WHAT YOU WILL DO: Retrieve all lines below that have the string "wire".

PROVIDED ENTRIES:
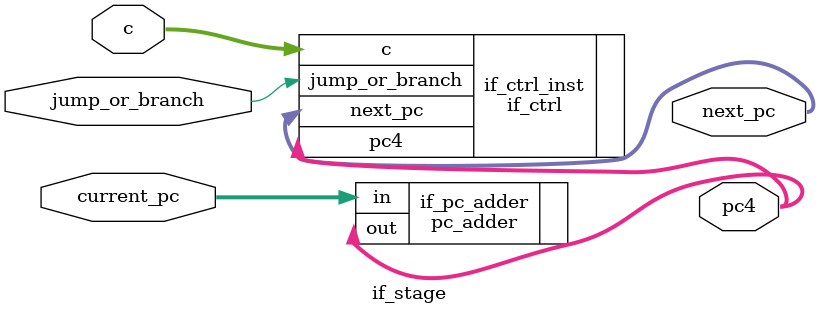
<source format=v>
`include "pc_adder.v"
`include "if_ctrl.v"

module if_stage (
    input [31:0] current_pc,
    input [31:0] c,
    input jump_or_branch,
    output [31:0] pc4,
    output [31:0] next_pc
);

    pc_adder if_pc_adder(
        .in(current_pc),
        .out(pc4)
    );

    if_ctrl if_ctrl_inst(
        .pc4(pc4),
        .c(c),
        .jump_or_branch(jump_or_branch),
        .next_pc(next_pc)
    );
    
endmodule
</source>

==

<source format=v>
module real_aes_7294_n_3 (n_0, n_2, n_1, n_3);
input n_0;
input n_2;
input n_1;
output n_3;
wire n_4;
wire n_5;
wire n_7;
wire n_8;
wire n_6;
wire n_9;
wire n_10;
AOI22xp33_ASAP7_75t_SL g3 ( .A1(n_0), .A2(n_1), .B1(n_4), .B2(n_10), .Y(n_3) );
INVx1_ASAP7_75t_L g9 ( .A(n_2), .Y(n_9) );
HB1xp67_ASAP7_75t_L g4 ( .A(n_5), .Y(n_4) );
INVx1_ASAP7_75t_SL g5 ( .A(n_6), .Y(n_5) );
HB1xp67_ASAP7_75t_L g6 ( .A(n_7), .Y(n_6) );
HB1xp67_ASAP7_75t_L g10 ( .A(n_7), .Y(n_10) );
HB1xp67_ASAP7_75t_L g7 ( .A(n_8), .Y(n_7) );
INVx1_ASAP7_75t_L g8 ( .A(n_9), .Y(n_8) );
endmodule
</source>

--

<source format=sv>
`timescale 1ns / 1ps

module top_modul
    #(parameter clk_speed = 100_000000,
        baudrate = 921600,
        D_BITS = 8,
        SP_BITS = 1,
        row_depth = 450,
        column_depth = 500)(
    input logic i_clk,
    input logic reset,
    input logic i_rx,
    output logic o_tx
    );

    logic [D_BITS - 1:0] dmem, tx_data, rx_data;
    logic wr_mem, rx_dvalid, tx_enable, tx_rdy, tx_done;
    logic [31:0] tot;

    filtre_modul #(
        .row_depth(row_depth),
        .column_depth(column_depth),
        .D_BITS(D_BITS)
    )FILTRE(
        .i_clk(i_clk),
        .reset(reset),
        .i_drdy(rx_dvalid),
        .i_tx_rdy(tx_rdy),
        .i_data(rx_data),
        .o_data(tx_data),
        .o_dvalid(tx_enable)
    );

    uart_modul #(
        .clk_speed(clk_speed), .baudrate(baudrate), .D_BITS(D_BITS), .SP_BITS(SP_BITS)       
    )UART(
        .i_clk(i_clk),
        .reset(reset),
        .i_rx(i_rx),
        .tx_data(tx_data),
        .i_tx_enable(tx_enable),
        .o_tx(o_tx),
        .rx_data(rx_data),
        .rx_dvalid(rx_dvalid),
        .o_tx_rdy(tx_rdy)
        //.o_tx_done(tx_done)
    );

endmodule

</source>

ANSWER SECTION:
wire n_4;
wire n_5;
wire n_7;
wire n_8;
wire n_6;
wire n_9;
wire n_10;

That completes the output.